Source records:
---*---

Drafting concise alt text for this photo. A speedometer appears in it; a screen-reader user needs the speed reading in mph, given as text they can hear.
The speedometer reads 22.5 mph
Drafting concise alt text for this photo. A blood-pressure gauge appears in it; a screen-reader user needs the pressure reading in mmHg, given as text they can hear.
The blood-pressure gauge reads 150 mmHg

---*---

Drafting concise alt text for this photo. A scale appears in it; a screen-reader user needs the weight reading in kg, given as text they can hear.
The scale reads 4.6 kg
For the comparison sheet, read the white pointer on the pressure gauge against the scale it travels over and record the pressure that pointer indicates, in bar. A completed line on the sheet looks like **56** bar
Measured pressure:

---*---

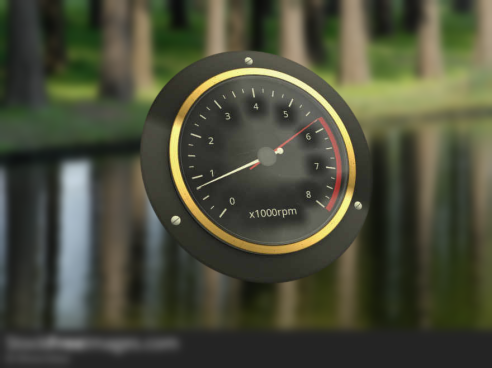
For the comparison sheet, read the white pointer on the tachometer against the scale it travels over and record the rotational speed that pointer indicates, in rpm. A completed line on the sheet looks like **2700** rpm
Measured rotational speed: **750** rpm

---*---

Exercise prompt: Reproduce the listing as a numbered list with blank lines omitted. Begin at the line that contains "Drafting concise alt text for this photo. A blood-pressure" and stop after the line that contains "The blood-pressure gauge reads 150 mmHg".

Task output:
1. Drafting concise alt text for this photo. A blood-pressure gauge appears in it; a screen-reader user needs the pressure reading in mmHg, given as text they can hear.
2. The blood-pressure gauge reads 150 mmHg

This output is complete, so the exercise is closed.